Your response should be the lines from the one holding "M499 109C507 119" to the last line of the data below, copied exactly and with no additions.

=== Begin Enclosure ===

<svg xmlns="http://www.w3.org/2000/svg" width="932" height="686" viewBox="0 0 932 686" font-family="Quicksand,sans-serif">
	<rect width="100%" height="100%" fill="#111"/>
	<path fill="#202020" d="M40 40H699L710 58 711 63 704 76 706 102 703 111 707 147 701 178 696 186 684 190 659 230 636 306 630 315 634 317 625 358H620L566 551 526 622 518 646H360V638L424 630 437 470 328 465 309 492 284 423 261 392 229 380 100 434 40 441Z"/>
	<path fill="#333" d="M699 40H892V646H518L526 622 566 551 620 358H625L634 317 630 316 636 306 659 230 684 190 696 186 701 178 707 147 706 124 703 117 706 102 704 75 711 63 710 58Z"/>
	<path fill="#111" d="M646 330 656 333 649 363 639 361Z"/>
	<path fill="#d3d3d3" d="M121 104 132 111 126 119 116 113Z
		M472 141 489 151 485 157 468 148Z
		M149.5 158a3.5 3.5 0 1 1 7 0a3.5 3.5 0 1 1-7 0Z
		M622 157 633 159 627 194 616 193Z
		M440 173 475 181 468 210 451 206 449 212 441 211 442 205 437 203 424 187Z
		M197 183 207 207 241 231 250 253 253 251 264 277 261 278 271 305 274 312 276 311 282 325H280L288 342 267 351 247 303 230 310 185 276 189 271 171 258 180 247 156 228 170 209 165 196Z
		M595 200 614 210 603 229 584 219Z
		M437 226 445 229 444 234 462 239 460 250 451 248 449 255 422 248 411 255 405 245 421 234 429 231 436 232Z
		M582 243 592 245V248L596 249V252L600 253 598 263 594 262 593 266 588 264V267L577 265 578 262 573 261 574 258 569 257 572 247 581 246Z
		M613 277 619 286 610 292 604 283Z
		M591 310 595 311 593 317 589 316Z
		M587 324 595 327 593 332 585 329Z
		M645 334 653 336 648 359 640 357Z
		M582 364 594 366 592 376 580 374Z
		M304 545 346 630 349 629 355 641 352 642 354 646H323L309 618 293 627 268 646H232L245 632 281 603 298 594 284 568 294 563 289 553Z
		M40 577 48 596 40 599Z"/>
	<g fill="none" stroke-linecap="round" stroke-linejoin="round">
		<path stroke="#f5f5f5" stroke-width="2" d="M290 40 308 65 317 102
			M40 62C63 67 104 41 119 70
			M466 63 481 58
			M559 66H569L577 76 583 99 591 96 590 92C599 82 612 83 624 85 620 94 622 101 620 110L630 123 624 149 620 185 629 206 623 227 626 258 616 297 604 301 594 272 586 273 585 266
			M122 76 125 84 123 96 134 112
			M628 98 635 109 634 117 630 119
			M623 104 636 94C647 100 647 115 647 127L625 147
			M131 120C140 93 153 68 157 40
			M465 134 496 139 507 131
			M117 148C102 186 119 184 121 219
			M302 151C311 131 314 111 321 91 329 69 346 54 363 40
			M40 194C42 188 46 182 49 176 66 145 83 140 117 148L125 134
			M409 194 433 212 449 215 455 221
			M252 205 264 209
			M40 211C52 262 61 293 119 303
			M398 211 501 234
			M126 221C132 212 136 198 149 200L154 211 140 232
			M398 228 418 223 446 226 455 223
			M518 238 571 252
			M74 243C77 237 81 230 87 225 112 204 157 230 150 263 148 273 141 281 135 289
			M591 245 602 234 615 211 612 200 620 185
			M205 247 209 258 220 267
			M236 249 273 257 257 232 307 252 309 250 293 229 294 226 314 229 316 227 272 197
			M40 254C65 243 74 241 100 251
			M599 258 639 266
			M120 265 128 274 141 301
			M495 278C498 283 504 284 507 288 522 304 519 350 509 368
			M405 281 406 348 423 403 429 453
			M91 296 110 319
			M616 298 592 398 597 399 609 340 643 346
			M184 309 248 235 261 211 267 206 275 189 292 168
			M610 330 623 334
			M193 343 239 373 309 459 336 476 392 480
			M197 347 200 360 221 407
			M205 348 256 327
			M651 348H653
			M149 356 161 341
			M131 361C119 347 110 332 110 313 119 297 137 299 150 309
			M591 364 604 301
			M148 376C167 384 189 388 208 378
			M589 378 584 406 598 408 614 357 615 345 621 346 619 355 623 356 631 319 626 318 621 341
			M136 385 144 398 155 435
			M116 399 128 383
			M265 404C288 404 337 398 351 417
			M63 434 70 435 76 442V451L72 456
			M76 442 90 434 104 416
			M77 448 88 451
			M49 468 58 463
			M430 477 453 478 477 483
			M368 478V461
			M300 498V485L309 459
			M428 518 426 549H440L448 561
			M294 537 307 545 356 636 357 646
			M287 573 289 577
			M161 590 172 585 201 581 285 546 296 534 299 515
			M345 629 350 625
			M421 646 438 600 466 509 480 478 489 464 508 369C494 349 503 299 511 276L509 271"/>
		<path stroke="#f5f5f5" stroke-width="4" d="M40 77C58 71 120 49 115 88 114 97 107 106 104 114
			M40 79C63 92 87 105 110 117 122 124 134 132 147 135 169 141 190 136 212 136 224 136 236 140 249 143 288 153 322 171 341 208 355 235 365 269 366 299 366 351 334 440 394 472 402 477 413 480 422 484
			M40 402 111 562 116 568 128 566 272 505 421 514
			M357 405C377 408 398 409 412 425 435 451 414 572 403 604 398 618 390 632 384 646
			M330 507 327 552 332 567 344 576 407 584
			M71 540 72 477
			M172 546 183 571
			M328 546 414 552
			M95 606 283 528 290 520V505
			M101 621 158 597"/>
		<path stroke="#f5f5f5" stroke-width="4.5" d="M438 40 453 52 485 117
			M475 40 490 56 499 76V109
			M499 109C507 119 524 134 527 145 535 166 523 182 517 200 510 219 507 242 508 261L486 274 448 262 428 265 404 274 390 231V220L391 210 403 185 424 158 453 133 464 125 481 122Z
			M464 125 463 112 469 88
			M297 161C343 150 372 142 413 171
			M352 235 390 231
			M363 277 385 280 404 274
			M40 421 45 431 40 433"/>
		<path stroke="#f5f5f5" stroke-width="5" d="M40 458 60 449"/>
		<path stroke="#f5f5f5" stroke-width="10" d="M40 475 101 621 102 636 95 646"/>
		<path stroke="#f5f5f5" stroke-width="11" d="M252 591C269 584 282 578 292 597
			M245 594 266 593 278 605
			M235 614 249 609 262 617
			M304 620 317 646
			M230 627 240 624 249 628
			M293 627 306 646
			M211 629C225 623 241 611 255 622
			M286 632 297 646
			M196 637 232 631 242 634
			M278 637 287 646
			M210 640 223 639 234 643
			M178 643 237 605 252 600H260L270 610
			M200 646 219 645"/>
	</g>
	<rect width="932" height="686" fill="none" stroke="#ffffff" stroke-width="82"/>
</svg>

=== End Enclosure ===

> Result below:
			M499 109C507 119 524 134 527 145 535 166 523 182 517 200 510 219 507 242 508 261L486 274 448 262 428 265 404 274 390 231V220L391 210 403 185 424 158 453 133 464 125 481 122Z
			M464 125 463 112 469 88
			M297 161C343 150 372 142 413 171
			M352 235 390 231
			M363 277 385 280 404 274
			M40 421 45 431 40 433"/>
		<path stroke="#f5f5f5" stroke-width="5" d="M40 458 60 449"/>
		<path stroke="#f5f5f5" stroke-width="10" d="M40 475 101 621 102 636 95 646"/>
		<path stroke="#f5f5f5" stroke-width="11" d="M252 591C269 584 282 578 292 597
			M245 594 266 593 278 605
			M235 614 249 609 262 617
			M304 620 317 646
			M230 627 240 624 249 628
			M293 627 306 646
			M211 629C225 623 241 611 255 622
			M286 632 297 646
			M196 637 232 631 242 634
			M278 637 287 646
			M210 640 223 639 234 643
			M178 643 237 605 252 600H260L270 610
			M200 646 219 645"/>
	</g>
	<rect width="932" height="686" fill="none" stroke="#ffffff" stroke-width="82"/>
</svg>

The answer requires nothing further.